---------- Excerpted records
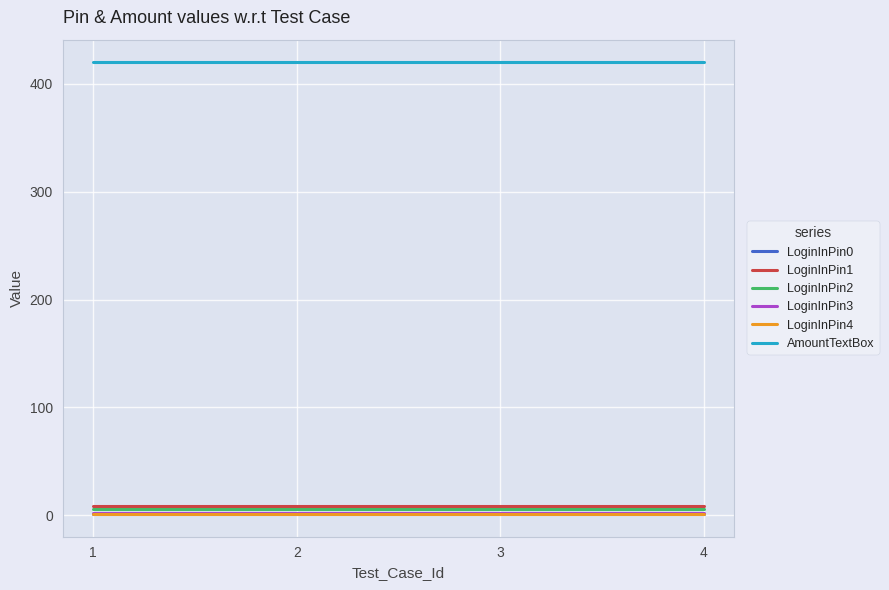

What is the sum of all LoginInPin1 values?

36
--------------------
---------- Excerpted records
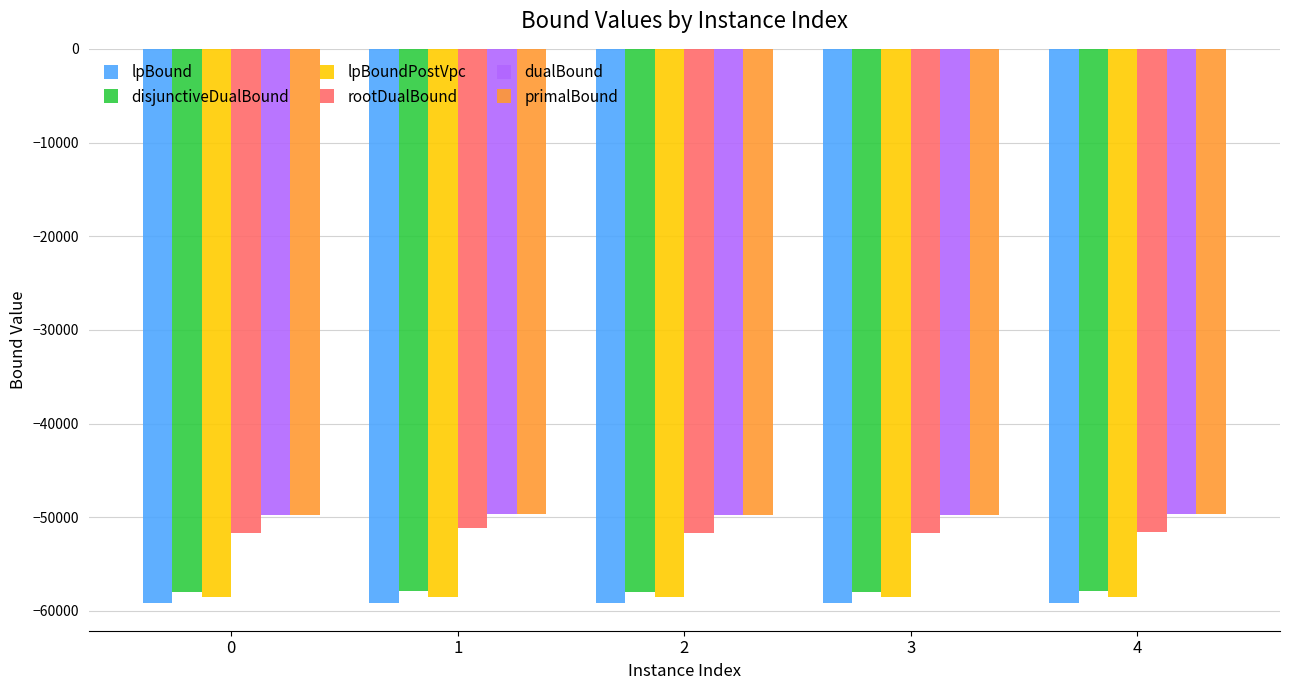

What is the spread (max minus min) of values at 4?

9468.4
--------------------
---------- Excerpted records
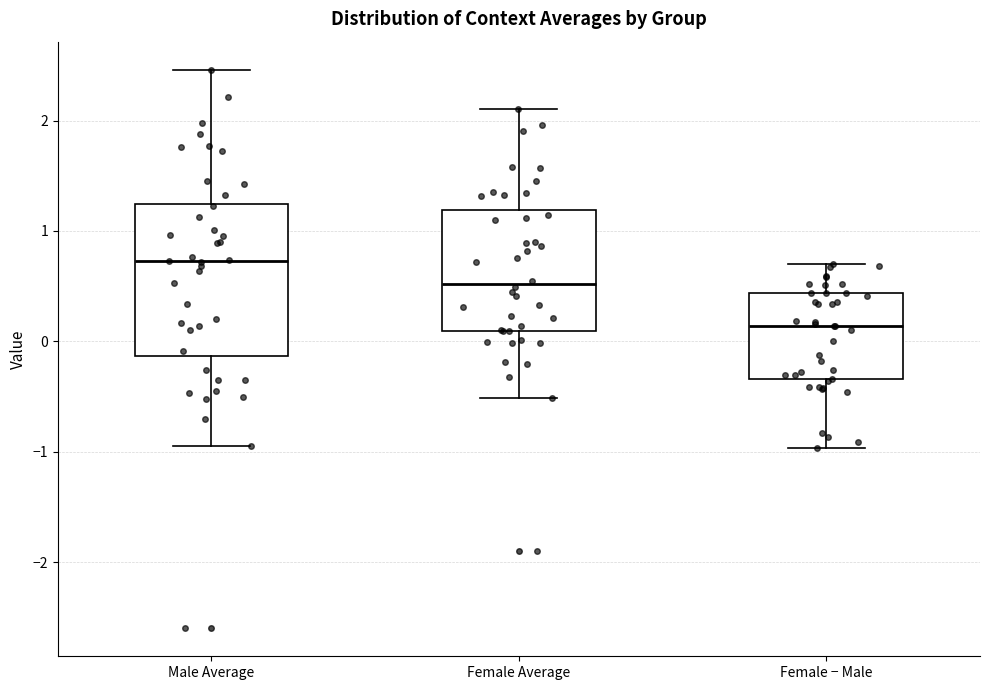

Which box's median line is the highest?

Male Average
--------------------
Activity: Return, unchanged, the stretch of the rows above that opens with the line containing "Which box's median line is the highest?" and closes with the line containing "Male Average", including both of those lines.

Reply to the exercise:
Which box's median line is the highest?

Male Average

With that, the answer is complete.